You don't have to give up on your dreams. A baby doesn't mean you can't work toward your career and get yourself where you want to be. A baby doesn't mean you have take anything you've ever wanted to do off your list. In fact, MAKE THE LIST. Sure, things will be different, and you'll have things to worry about... but a baby will be part of your life and you'll just fit in him into your plans.
I'm the oldest of three girls. I'm the only one that didn't have a baby yet. My stepsister was the first and she was scared, too. After she had my nephew things got even shiftier when her boyfriend dropped him and social services took him away... as scared as she had to have that baby and everything having a baby meant, she cried for months. You end up loving them whether they're planned or not and you end up making things work. My other sister loved her baby very much, and she was only 19 at the time... he dies, however... and it's still killing her. She only had him for 5 months but motherhood was the most fulfilling thing she ever did.
You're scared, I get that, but you're going to be fine, and you're going to be happy.
One day you'll look back and wonder what scared you. Love does that to people. ]
My wife and I were married for six years when my son came along. While he was a planned pregnancy many of the questions you are asking here were on our mind too.
I do not think anyone is ever absolutely ever ready for children. There are and will be things you want to do together. Places you want to go, careers to be enhanced, bills to pay and children bring new bills with them.
Part of being a parent is learning to cope. My son is now now 35 and I remember wondering why, many times over the years, children didn't come with an owners Manuel like everything else new to our lives. Fact is I now look back on those times with no regret that he didn't come with one. Part of the joy of parenting is learning to cope.
I would love to tell you how to cope or to write a book on how to cope. Fact of the matter is I can't. Every child presents different challenges in parenting. I think the reason god invented grandparents is to help with parenting skills. Your child will be very much different yet the same as you were as a child. Your parents will be able to help you cope if you let them.
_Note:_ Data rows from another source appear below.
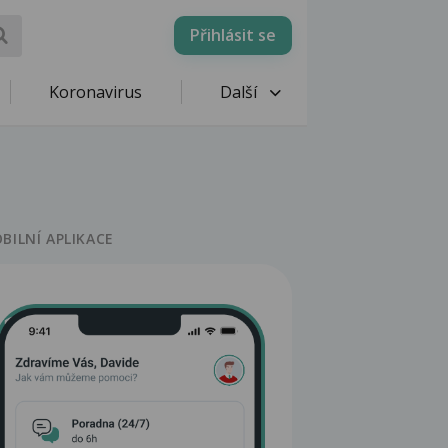
Přihlásit se
Koronavirus
Další
BILNÍ APLIKACE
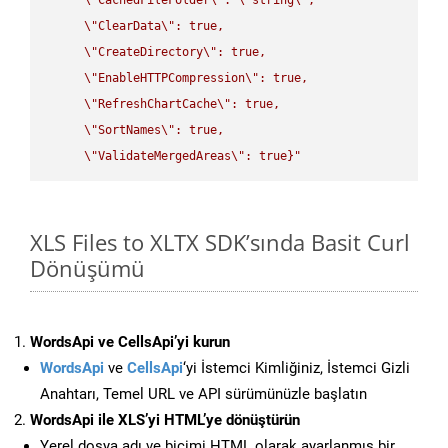
\"
ClearData
\"
: true,  

\"
CreateDirectory
\"
: true,  

\"
EnableHTTPCompression
\"
: true,  

\"
RefreshChartCache
\"
: true,  

\"
SortNames
\"
: true,  

\"
ValidateMergedAreas
\"
: true}"
XLS Files to XLTX SDK’sında Basit Curl
Dönüşümü
WordsApi ve CellsApi’yi kurun
WordsApi
ve
CellsApi
‘yi İstemci Kimliğiniz, İstemci Gizli
Anahtarı, Temel URL ve API sürümünüzle başlatın
WordsApi ile XLS’yi HTML’ye dönüştürün
Yerel dosya adı ve biçimi HTML olarak ayarlanmış bir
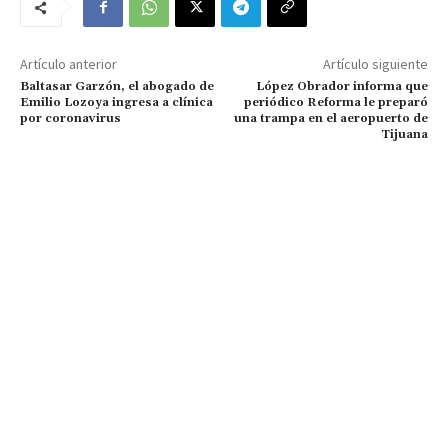
Artículo anterior
Artículo siguiente
Baltasar Garzón, el abogado de
López Obrador informa que
Emilio Lozoya ingresa a clínica
periódico Reforma le preparó
por coronavirus
una trampa en el aeropuerto de
Tijuana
The way you come to terms with not being able to do some of the things you wanted to do is: You are not canceling those plans only postponing them to a time when you are older and more appreciative of them. Many of the things we did before my son came into are lives we plan to do again in retirement. Some have already been done and enjoyed better this time. Why, we are more financially secure now then when we were when younger and doing those things on a shoestring budget.
What I would suggest is you and your husband may want to do to help you be more secure is take a parenting class. Your local hospital or Red Cross may offers these classes. You both need to take them to learn about everything a child will need in the first months of its life which are the most trying on parents as this is the time a child is most helpless. A child is totally dependent on it's parents at this point and until age of about one when it is able to get around for itself. Then things really get fun and you get your daily exercise as well.
A baby brings it's own workload with it in addition to you existing household chores. You and your husband need to sit down and work out a plan as to who is going to do what with the chores and child care. This will lessen the disagreements you are concerned with.
Okay, enough with the bleak side which is really the lesser of the two sides of child rearing. Bringing a child into this world is really a joy. Watching a child, someone the two of you are responsible for its being, grow and mature is truly a joy and a gift. Even the heartaches.
Relax I believe your going to be a great mom. ]
If you and your husband love one another deeply and children in general than this may be a wonderful blessing. Maybe you are in the baby's life for a reason or him/her in yours to enrich it or teach you something about life or love itself.
There is no question that it will be difficult at times and you may feel you don't know what to do but I know you have your parents support and others to help guide you. Reach out to them they won't let you falter.
Life is something you can't script. You can plan for a career, education etc. but sometimes something else comes along. This doesn't mean you can't work, go to school or be a mom. What it means is that you may need to post-pone for a bit and come back to it as your child grows. It's a temporary sacrifice.
There's always adoption but I have a feeling that's something that would hurt you inside and be long-lasting to have to deal with.
I think you should embrace the opportunity GOD gave you and reach out to family and friends for help. Tell your parents that you're worried about a career and other goals and see if they can help you keep that on track while raising your child at the same time. There's a way. They can definitely mind their grandchild while you pursue those goals and work and give you time to yourselves so you aren't overwhelmed. It may have come faster than you wanted but could be the best experience of your life. As long as you have a support network and can reach out to people when you need help you will do alright. ]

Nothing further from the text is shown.